**Assignment:** Transcribe each line below verbatim; pictures excluded.

------ Extracted records ------

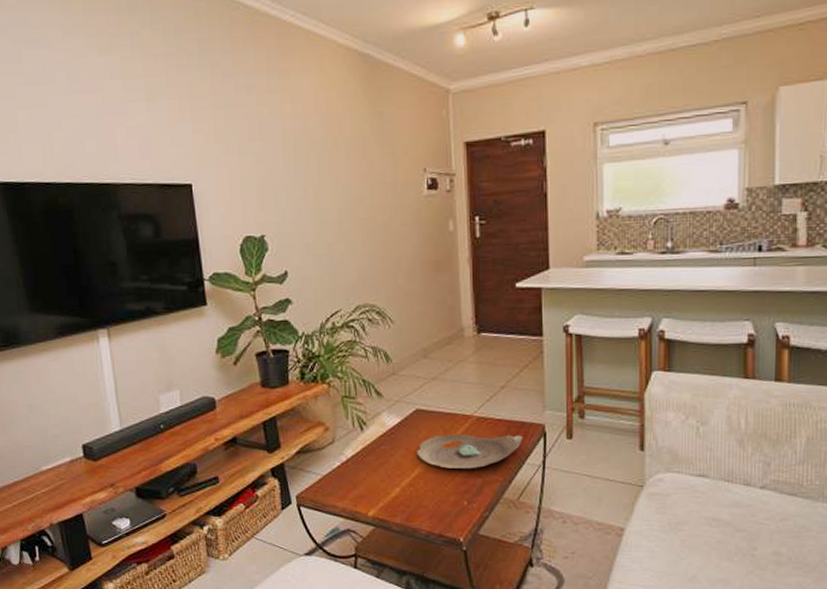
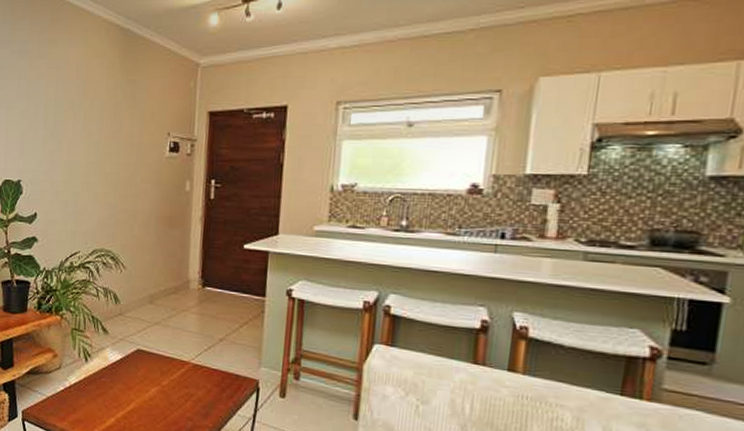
decorative bowl: present [417,434,523,468] -> none [134,375,236,412]

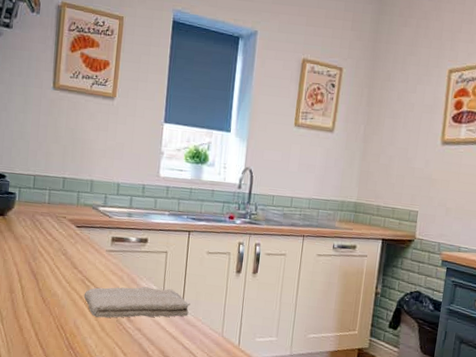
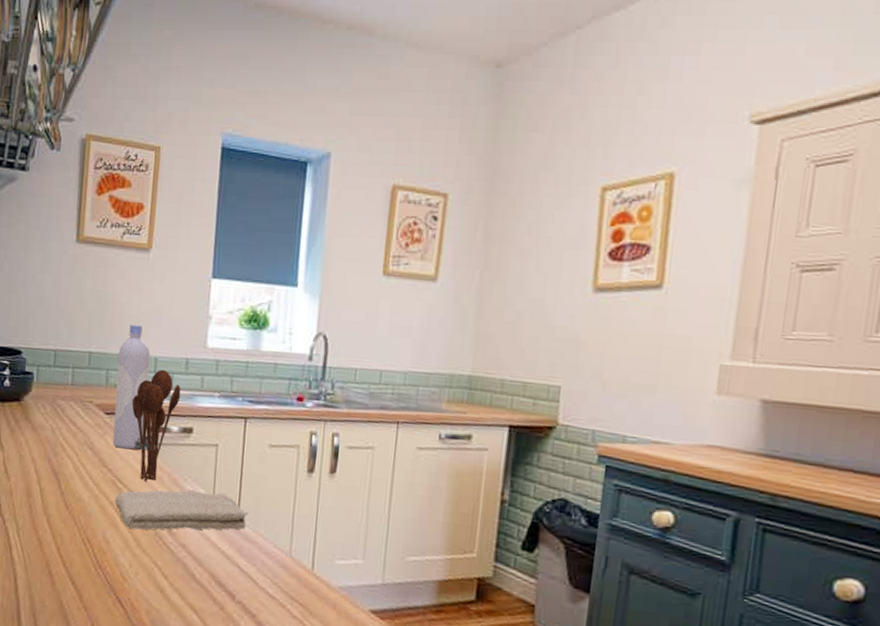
bottle: none [82,156,114,255] -> present [112,324,151,450]
utensil holder: none [98,192,139,281] -> present [131,369,181,482]

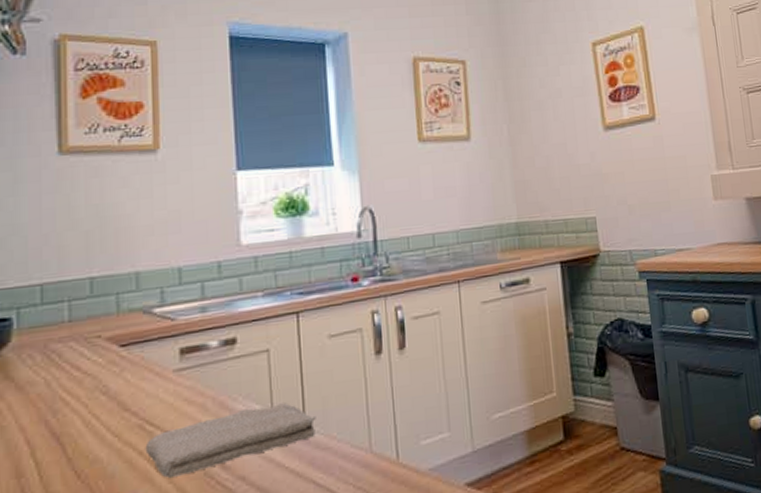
bottle: present [112,324,151,450] -> none [130,235,174,384]
utensil holder: present [131,369,181,482] -> none [154,279,216,415]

------

**Your response:**
decorative bowl: present [417,434,523,468] -> none [134,375,236,412]

bottle: none [82,156,114,255] -> present [112,324,151,450]
utensil holder: none [98,192,139,281] -> present [131,369,181,482]

bottle: present [112,324,151,450] -> none [130,235,174,384]
utensil holder: present [131,369,181,482] -> none [154,279,216,415]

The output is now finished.